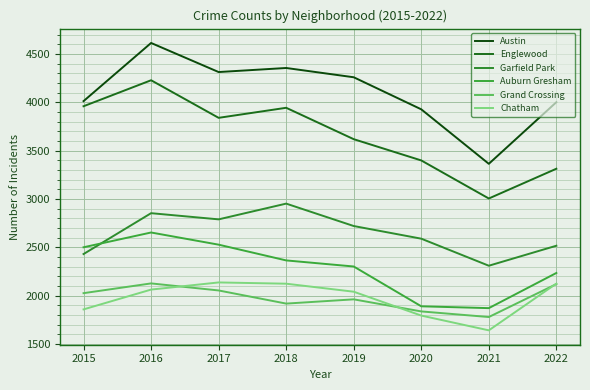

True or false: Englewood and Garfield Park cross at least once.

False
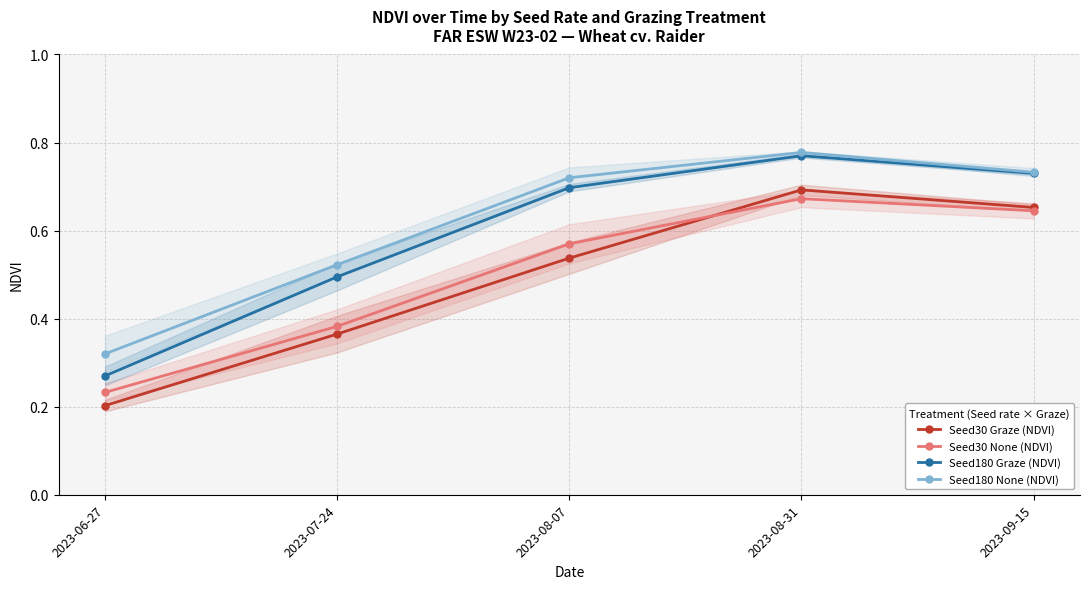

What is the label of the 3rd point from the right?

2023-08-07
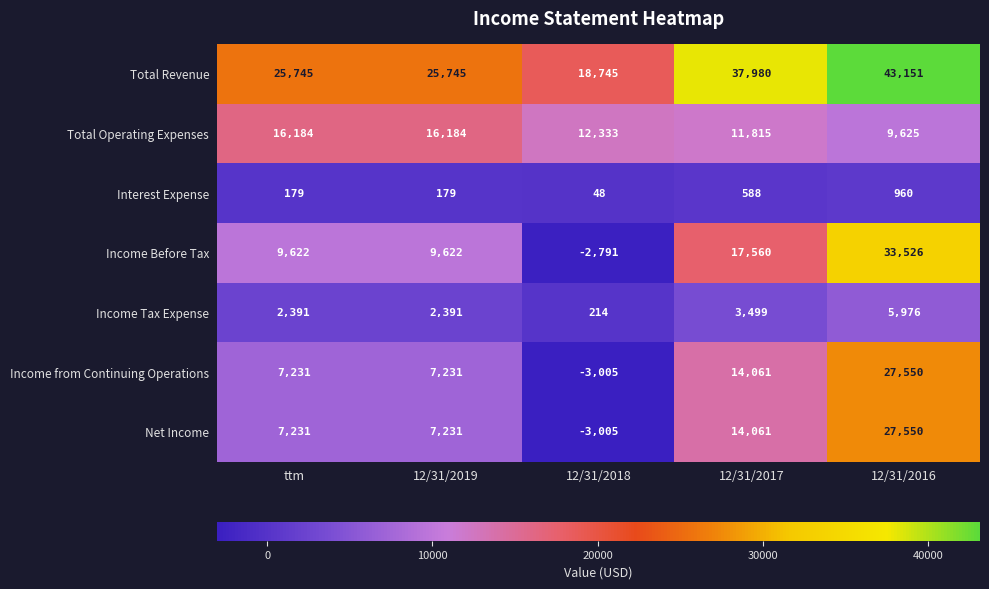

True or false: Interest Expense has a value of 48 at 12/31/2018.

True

──────

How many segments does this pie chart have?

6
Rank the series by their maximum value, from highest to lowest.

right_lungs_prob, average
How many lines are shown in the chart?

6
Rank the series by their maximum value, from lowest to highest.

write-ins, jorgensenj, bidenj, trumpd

──────

Prompt - Rewrite the entries from the line containing "right_lungs_prob, average" through the line containing "write-ins, jorgensenj, bidenj, trumpd", replacing "lines" with "series" and leaving everything else unchanged. Give only those lines.

Answer to the problem -
right_lungs_prob, average
How many series are shown in the chart?

6
Rank the series by their maximum value, from lowest to highest.

write-ins, jorgensenj, bidenj, trumpd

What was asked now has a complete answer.